Le gouvernement et les gazières font valoir de leur côtés les retombées économiques pour les régions et une réduction d'environ cinq pour cent de la facture pétrolière française.

Devant l'opposition grandissante, la ministre française de l'Écologie, Nathalie Kosciusko-Morizet, a annoncé début février la suspension des travaux d'exploration en attendant les conclusions d'une étude d'impact environnemental, attendues pour le moins de juin.

Dans le journal Libération, la ministre a assuré qu'elle n'autoriserait pas une exploitation «à l'américaine», avec les «paysages ravagés» et «l'eau polluée» par des «produits extrêmement agressifs». Mais son collègue de l'Énergie, Éric Besson, a déjà prévenu que la France «n'a pas fermé la porte au gaz de schiste» pour autant.

En attendant, la manifestation de ce week-end aura donné son lot de jeux de mots.

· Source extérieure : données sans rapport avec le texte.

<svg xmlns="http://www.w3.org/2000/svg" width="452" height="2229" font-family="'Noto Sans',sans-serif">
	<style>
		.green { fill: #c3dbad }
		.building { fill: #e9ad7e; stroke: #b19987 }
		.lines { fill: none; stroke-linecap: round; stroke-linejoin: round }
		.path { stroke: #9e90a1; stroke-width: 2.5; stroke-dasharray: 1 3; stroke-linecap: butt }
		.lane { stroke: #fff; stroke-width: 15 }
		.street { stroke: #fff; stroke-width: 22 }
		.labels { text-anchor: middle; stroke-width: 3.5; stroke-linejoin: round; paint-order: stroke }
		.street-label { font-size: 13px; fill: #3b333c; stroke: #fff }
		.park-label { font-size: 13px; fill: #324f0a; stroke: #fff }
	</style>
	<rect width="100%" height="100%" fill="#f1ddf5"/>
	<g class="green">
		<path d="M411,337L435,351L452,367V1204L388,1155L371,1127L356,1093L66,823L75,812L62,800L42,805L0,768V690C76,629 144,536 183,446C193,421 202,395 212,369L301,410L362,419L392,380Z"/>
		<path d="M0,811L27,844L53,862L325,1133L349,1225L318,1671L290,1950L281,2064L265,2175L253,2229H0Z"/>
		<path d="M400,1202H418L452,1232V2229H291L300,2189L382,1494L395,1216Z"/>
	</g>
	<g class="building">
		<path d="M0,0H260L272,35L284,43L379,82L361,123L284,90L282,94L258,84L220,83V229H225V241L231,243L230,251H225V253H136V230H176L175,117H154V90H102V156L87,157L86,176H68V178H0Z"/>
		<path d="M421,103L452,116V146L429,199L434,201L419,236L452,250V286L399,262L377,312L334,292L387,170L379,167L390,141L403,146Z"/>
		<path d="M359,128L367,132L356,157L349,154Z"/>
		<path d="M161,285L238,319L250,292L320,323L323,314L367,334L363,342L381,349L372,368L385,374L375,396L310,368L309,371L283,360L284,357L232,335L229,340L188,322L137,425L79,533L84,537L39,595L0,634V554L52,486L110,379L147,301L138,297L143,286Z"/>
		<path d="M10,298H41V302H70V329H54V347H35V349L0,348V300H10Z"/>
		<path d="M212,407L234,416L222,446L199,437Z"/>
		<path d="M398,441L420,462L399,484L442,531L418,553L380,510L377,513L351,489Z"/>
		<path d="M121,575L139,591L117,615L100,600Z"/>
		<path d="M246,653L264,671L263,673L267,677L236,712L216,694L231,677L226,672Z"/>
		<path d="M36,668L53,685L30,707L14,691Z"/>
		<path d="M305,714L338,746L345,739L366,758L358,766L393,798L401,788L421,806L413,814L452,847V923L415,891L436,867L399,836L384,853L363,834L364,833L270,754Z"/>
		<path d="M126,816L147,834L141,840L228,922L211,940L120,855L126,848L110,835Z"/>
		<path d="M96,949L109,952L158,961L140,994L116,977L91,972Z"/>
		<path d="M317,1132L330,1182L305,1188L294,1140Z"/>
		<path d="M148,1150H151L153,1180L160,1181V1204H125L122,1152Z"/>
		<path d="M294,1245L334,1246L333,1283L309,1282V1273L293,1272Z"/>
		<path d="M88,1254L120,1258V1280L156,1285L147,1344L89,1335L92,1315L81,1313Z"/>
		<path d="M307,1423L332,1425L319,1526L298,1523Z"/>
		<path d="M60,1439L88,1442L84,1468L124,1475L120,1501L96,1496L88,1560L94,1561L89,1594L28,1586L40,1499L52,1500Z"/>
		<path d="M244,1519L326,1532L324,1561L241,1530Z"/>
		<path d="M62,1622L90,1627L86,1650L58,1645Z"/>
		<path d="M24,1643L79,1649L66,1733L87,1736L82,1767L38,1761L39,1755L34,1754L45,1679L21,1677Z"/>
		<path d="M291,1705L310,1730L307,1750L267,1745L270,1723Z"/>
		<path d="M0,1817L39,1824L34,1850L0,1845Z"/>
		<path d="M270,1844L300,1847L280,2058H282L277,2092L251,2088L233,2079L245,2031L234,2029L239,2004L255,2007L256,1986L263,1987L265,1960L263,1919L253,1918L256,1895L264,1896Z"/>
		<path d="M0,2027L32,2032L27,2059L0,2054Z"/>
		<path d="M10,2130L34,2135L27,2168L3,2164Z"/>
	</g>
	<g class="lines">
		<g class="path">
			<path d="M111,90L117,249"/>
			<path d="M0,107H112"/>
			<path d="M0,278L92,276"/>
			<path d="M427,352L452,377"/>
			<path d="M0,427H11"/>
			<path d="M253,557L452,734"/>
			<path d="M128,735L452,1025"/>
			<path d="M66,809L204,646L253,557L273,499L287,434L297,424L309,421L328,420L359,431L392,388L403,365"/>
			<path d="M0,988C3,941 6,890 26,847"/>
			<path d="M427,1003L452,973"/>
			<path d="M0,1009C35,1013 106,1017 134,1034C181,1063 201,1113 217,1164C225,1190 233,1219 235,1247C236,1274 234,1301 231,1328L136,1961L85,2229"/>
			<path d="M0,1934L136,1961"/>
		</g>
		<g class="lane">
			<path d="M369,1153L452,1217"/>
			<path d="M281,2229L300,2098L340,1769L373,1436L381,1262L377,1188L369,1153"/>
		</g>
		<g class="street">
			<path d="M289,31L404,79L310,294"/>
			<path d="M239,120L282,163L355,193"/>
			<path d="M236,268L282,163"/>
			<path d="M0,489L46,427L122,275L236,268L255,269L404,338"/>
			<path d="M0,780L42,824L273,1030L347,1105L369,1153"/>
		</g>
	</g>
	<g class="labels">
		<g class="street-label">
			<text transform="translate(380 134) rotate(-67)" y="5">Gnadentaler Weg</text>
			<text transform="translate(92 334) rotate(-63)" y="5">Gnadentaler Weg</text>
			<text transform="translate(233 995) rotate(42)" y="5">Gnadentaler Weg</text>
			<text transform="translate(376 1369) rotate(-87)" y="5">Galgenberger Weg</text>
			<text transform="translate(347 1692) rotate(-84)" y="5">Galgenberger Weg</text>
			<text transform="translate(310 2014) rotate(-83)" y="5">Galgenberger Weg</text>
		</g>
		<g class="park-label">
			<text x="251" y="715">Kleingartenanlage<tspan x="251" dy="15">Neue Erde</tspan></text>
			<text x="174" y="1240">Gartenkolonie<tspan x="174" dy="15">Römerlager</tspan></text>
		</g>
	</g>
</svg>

Sur les pancartes et les banderoles, on pouvait notamment lire: «Ninschistez pas», «No gazaran!» (en référence au «No Pasaran» des républicains espagnols de la Guerre civile) et surtout «Gaz-toi, pov'con!», allusion limpide au «Casse-toi pauv'con» lancé par le président Sarkozy a un homme qui avait refusé de lui serrer la main lors d'une visite au salon de l'agriculture.